◆ EXERCISE INPUT
▼

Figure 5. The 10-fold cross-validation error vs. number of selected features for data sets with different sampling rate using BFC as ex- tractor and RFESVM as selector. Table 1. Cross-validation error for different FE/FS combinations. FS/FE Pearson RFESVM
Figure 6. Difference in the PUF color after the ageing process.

▲
▼

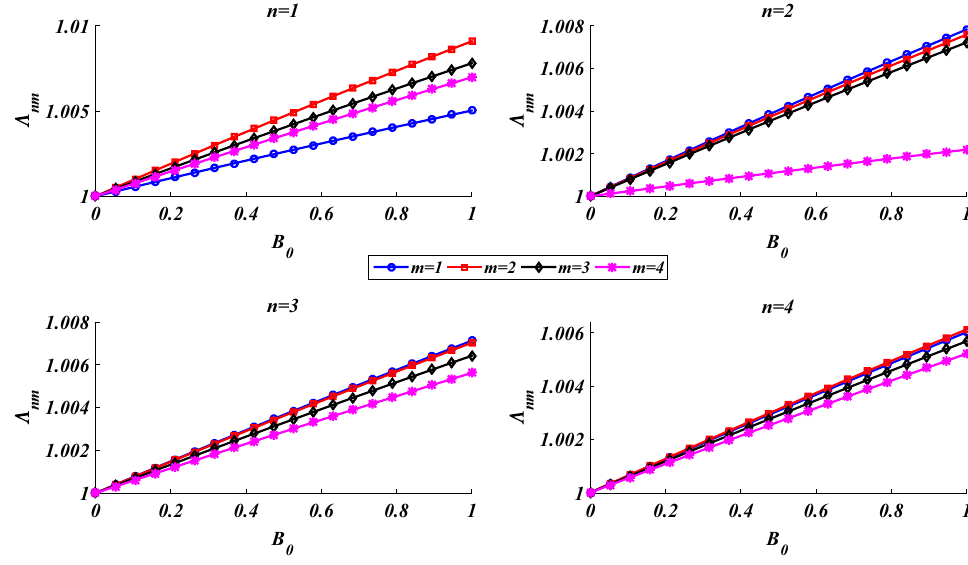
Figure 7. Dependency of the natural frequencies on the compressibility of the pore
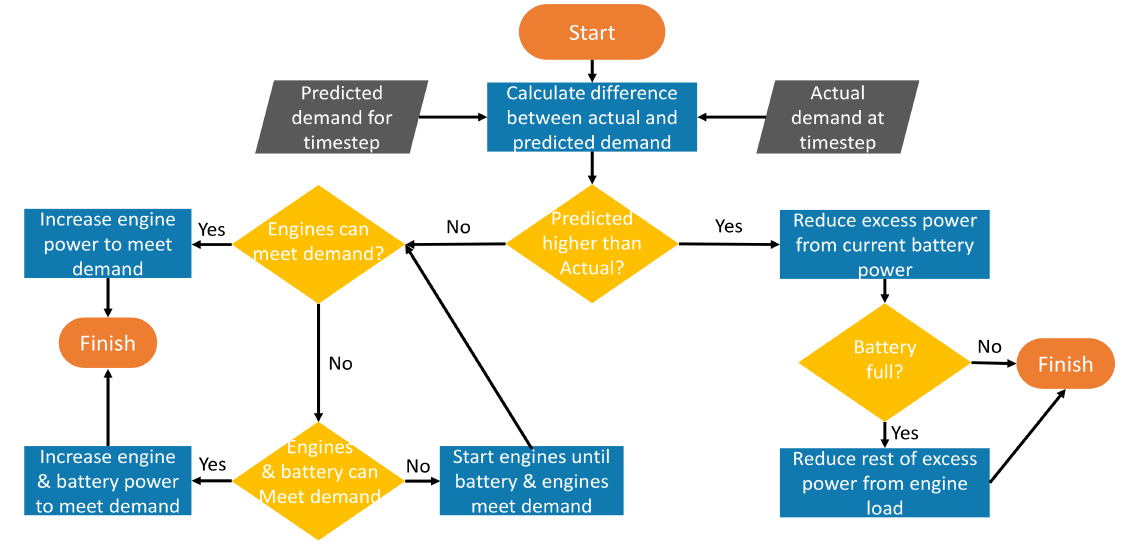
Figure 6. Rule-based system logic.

▲

◆ EXERCISE DETAILS
Restate word for word every line from the one with "Figure 7. Dependency" up to and including the one with "Figure 6. Rule-based system logic." in the records above, minus the pictures.

◆ SOLUTION TO THE EXERCISE
Figure 7. Dependency of the natural frequencies on the compressibility of the pore
Figure 6. Rule-based system logic.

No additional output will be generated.